■ Task to complete ■
Show every line of the data where the word "artikkeliin" can be found.

(Raw data Opens)

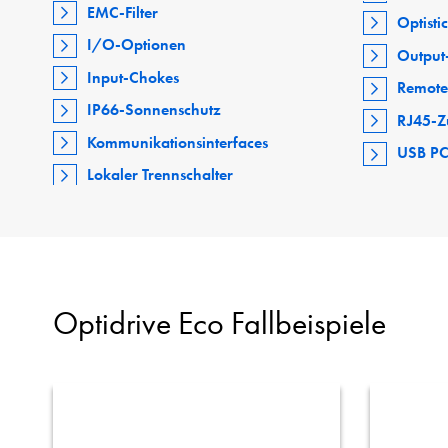
EMC-Filter
Optisti
I/O-Optionen
Output-
Input-Chokes
Remote
IP66-Sonnenschutz
RJ45-Z
Kommunikationsinterfaces
USB PC
Lokaler Trennschalter
Optidrive Eco Fallbeispiele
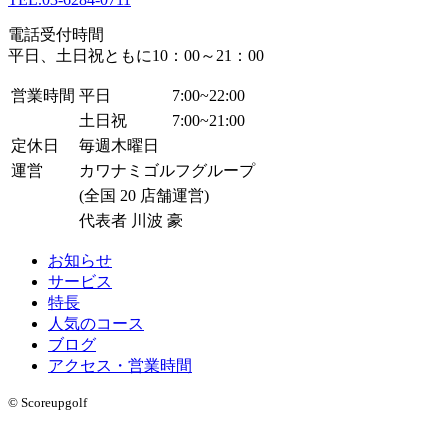
電話受付時間
平日、土日祝ともに10：00～21：00
営業時間
平日
7:00~22:00
土日祝
7:00~21:00
定休日
毎週木曜日
運営
カワナミゴルフグループ
(全国 20 店舗運営)
代表者 川波 豪
お知らせ
サービス
特長
人気のコース
ブログ
アクセス・営業時間
© Scoreupgolf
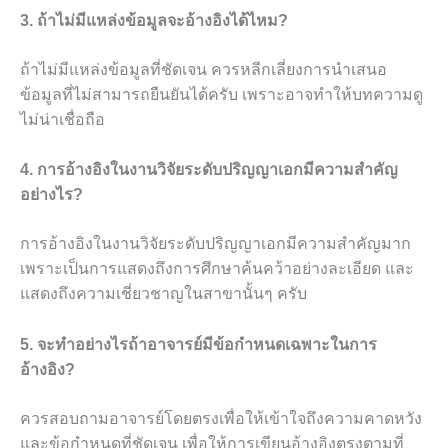
3. ถ้าไม่มีแหล่งข้อมูลจะอ้างอิงได้ไหม?
ถ้าไม่มีแหล่งข้อมูลที่ชัดเจน ควรหลีกเลี่ยงการนำเสนอ
ข้อมูลที่ไม่สามารถยืนยันได้ครับ เพราะอาจทำให้บทความดู
ไม่น่าเชื่อถือ
4. การอ้างอิงในงานวิจัยระดับปริญญาเอกมีความสำคัญ
อย่างไร?
การอ้างอิงในงานวิจัยระดับปริญญาเอกมีความสำคัญมาก
เพราะเป็นการแสดงถึงการศึกษาค้นคว้าอย่างละเอียด และ
แสดงถึงความเชี่ยวชาญในสาขานั้นๆ ครับ
5. จะทำอย่างไรถ้าอาจารย์มีข้อกำหนดเฉพาะในการ
อ้างอิง?
ควรสอบถามอาจารย์โดยตรงเพื่อให้เข้าใจถึงความคาดหวัง
และข้อกำหนดที่ชัดเจน เพื่อให้การเขียนอ้างอิงตรงตามที่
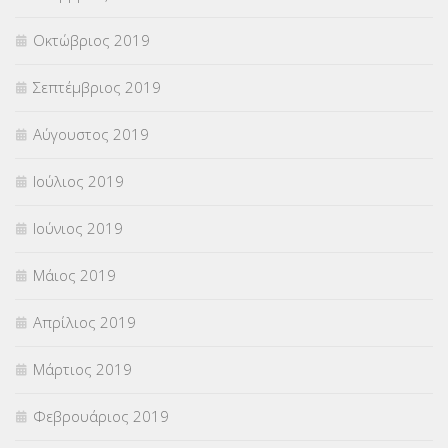
Οκτώβριος 2019
Σεπτέμβριος 2019
Αύγουστος 2019
Ιούλιος 2019
Ιούνιος 2019
Μάιος 2019
Απρίλιος 2019
Μάρτιος 2019
Φεβρουάριος 2019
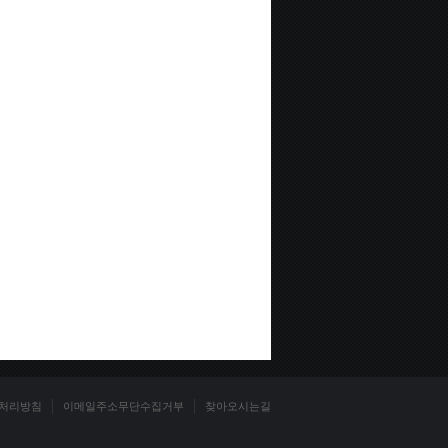
처리방침
이메일주소무단수집거부
찾아오시는길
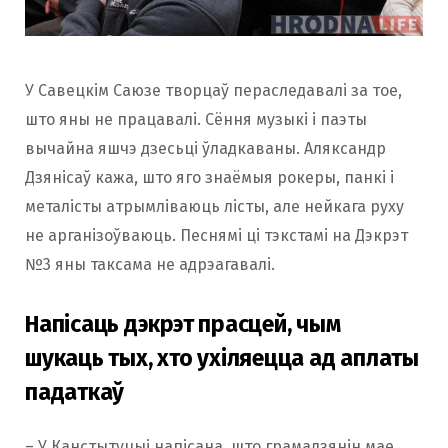
У Савецкім Саюзе творцаў пераследавалі за тое,
што яны не працавалі. Сёння музыкі і паэты
вычайна яшчэ дзесьці ўладкаваны. Аляксандр
Дзянісаў кажа, што яго знаёмыя рокеры, панкі і
металісты атрымліваюць лісты, але нейкага руху
не арганізоўваюць. Песнямі ці тэкстамі на Дэкрэт
№3 яны таксама не адрэагавалі.
Напісаць дэкрэт прасцей, чым
шукаць тых, хто ухіляецца ад аплаты
падаткаў
– У Канстытуцыі напісана, што грамадзянін мае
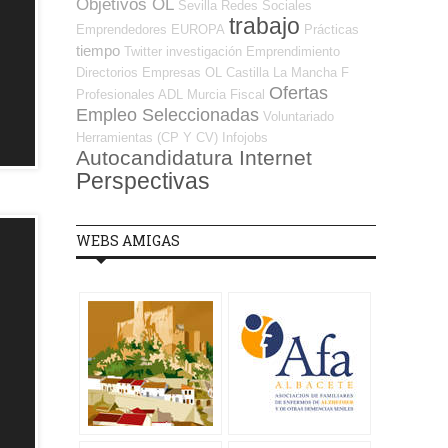
Objetivos OL
Sevilla
Redes Sociales
trabajo
Emprendedores
EUROPA
Prácticas
tiempo
Twitter
investigación
Emprendimiento
Directorios Empresas OL
Castilla La Mancha
F
Ofertas
Profesionales ADL
Murcia
Fiscal
Empleo Seleccionadas
Voluntariado
Herramientas (CP Y CV)
Infojobs
Autocandidatura Internet
Perspectivas
WEBS AMIGAS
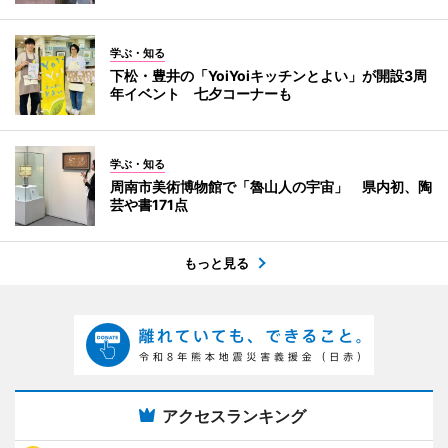
学ぶ・知る
下松・豊井の「YoiYoiキッチンとよい」が開設3周
年イベント 七夕コーナーも
学ぶ・知る
周南市美術博物館で「魯山人の宇宙」 県内初、陶
芸や書171点
もっと見る
アクセスランキング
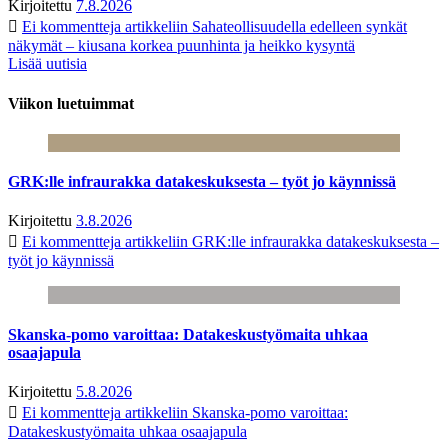
Kirjoitettu
7.8.2026
Ei kommentteja
artikkeliin Sahateollisuudella edelleen synkät
näkymät – kiusana korkea puunhinta ja heikko kysyntä
Lisää uutisia
Viikon luetuimmat
GRK:lle infraurakka datakeskuksesta – työt jo käynnissä
Kirjoitettu
3.8.2026
Ei kommentteja
artikkeliin GRK:lle infraurakka datakeskuksesta –
työt jo käynnissä
Skanska-pomo varoittaa: Datakeskustyömaita uhkaa
osaajapula
Kirjoitettu
5.8.2026
Ei kommentteja
artikkeliin Skanska-pomo varoittaa:
Datakeskustyömaita uhkaa osaajapula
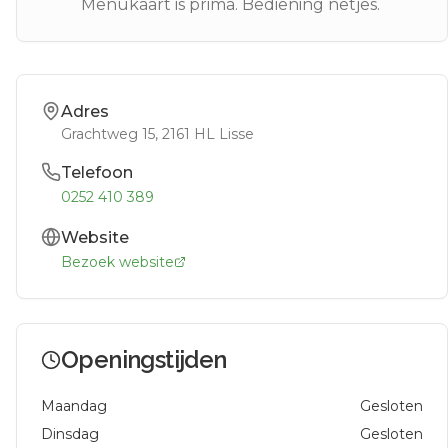
Menukaart is prima. Bediening netjes.
Adres
Grachtweg 15
, 2161 HL
Lisse
Telefoon
0252 410 389
Website
Bezoek website
Openingstijden
Maandag
Gesloten
Dinsdag
Gesloten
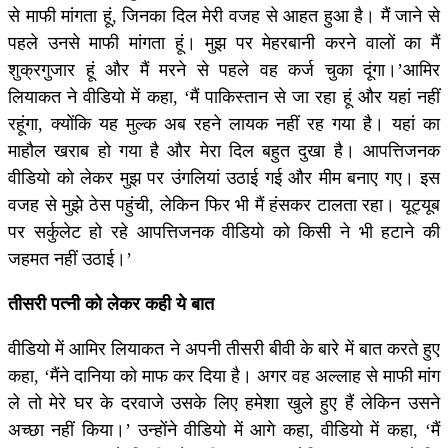
से माफी मांगता हूं, जिनका दिल मेरी वजह से आहत हुआ है। मैं जाने से
पहले उनसे माफी मांगता हूं। मुझ पर मेहरबानी करने वालों का मैं
शुक्रगुजार हूं और मैं मरने से पहले वह कर्ज चुका दूंगा।’आमिर
लियाकत ने वीडियो में कहा, ‘मैं पाकिस्तान से जा रहा हूं और यहां नहीं
रहूंगा, क्योंकि यह मुल्क अब रहने लायक नहीं रह गया है। यहां का
माहौल खराब हो गया है और मेरा दिल बहुत दुखा है। आपत्तिजनक
वीडियो को लेकर मुझ पर उंगलियां उठाई गई और मीम बनाए गए। इस
वजह से मुझे ठेस पहुंची, लेकिन फिर भी मैं हंसकर टालता रहा। यूट्यूब
पर सर्कुलेट हो रहे आपत्तिजनक वीडियो को किसी ने भी हटाने की
जहमत नहीं उठाई।’
तीसरी पत्नी को लेकर कही ये बात
वीडियो में आमिर लियाकत ने अपनी तीसरी बीवी के बारे में बात करते हुए
कहा, ‘मैंने दानिया को माफ कर दिया है। अगर वह अल्लाह से माफी मांग
ले तो मेरे घर के दरवाजे उसके लिए हमेशा खुले हुए हैं लेकिन उसने
अच्छा नहीं किया।’ उन्होंने वीडियो में आगे कहा, वीडियो में कहा, ‘मैं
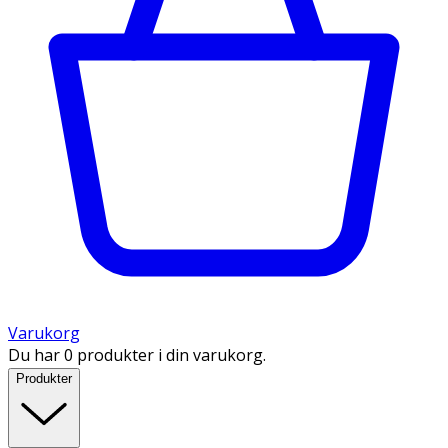
Varukorg
Du har 0 produkter i din varukorg.
Produkter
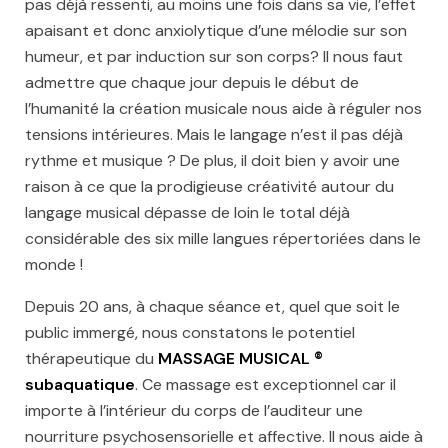
pas déjà ressenti, au moins une fois dans sa vie, l’effet
apaisant et donc anxiolytique d’une mélodie sur son
humeur, et par induction sur son corps? Il nous faut
admettre que chaque jour depuis le début de
l’humanité la création musicale nous aide à réguler nos
tensions intérieures. Mais le langage n’est il pas déjà
rythme et musique ? De plus, il doit bien y avoir une
raison à ce que la prodigieuse créativité autour du
langage musical dépasse de loin le total déjà
considérable des six mille langues répertoriées dans le
monde !
Depuis 20 ans, à chaque séance et, quel que soit le
public immergé, nous constatons le potentiel
thérapeutique du
MASSAGE MUSICAL ®
subaquatique
. Ce massage est exceptionnel car il
importe à l’intérieur du corps de l’auditeur une
nourriture psychosensorielle et affective. Il nous aide à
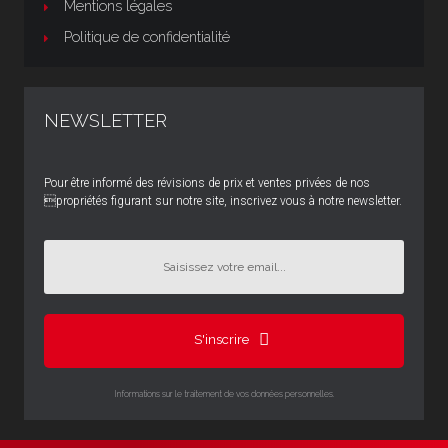
Mentions légales
Politique de confidentialité
NEWSLETTER
Pour être informé des révisions de prix et ventes privées de nos
propriétés figurant sur notre site, inscrivez vous à notre newsletter.
S'inscrire
Informations sur le traitement de vos données personnelles.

(Raw data Closes)

■ Task output ■
artikkeliin Sahateollisuudella edelleen synkät
artikkeliin GRK:lle infraurakka datakeskuksesta –
artikkeliin Skanska-pomo varoittaa:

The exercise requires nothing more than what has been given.